RECORDS SHOWN START

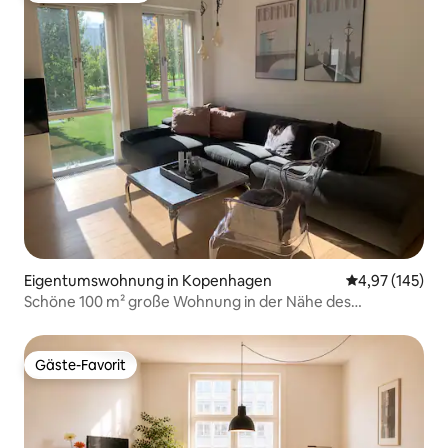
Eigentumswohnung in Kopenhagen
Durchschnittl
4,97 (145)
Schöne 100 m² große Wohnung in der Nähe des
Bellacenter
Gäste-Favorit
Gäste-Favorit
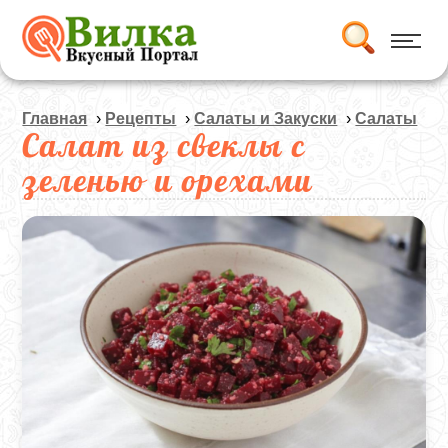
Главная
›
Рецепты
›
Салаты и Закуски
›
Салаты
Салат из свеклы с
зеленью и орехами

RECORDS SHOWN END
RECORDS SHOWN START

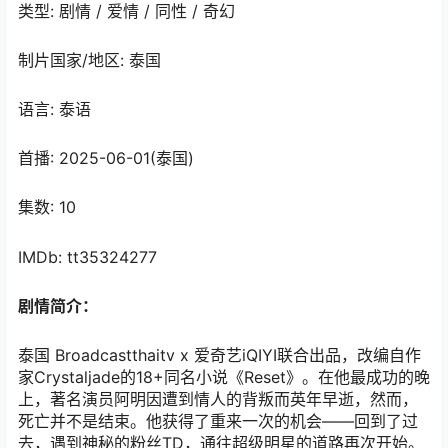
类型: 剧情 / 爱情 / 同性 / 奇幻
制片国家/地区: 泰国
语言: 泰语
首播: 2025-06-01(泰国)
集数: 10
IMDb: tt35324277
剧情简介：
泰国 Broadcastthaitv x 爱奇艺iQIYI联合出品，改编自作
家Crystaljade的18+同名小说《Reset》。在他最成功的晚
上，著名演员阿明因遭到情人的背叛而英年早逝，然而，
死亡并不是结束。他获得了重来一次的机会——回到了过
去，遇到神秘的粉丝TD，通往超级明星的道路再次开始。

RECORDS SHOWN END
RECORDS SHOWN START

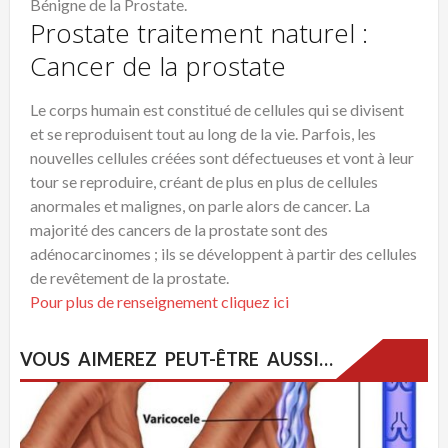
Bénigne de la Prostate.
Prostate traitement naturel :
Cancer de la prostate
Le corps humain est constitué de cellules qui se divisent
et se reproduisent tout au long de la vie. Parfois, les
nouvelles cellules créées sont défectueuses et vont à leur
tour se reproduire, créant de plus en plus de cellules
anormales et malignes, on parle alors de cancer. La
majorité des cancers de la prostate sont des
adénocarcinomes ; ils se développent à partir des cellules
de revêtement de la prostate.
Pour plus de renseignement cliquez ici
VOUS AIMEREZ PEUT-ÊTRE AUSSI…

RECORDS SHOWN END

TASK PROMPT
Reproduce each line of the entries in which the word "plus" is found.

RESULT OF THIS EXERCISE
tour se reproduire, créant de plus en plus de cellules
Pour plus de renseignement cliquez ici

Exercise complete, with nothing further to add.